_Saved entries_

□ □ □ □

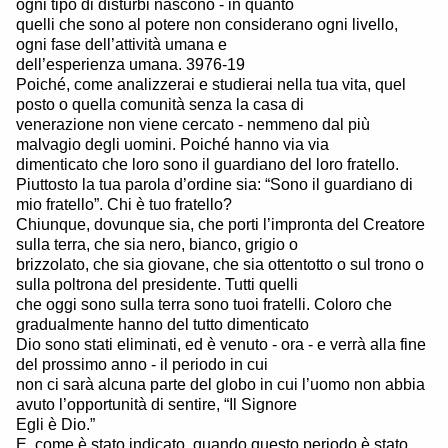
ogni tipo di disturbi nascono - in quanto
quelli che sono al potere non considerano ogni livello,
ogni fase dell’attività umana e
dell’esperienza umana. 3976-19
Poiché, come analizzerai e studierai nella tua vita, quel
posto o quella comunità senza la casa di
venerazione non viene cercato - nemmeno dal più
malvagio degli uomini. Poiché hanno via via
dimenticato che loro sono il guardiano del loro fratello.
Piuttosto la tua parola d’ordine sia: “Sono il guardiano di
mio fratello”. Chi è tuo fratello?
Chiunque, dovunque sia, che porti l’impronta del Creatore
sulla terra, che sia nero, bianco, grigio o
brizzolato, che sia giovane, che sia ottentotto o sul trono o
sulla poltrona del presidente. Tutti quelli
che oggi sono sulla terra sono tuoi fratelli. Coloro che
gradualmente hanno del tutto dimenticato
Dio sono stati eliminati, ed è venuto - ora - e verrà alla fine
del prossimo anno - il periodo in cui
non ci sarà alcuna parte del globo in cui l’uomo non abbia
avuto l’opportunità di sentire, “Il Signore
Egli è Dio.”
E, come è stato indicato, quando questo periodo è stato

□ □ □ □

_The problem_
Search the entries above for "dell". Return every line that has it.

_Written response_
ogni fase dell’attività umana e
dell’esperienza umana. 3976-19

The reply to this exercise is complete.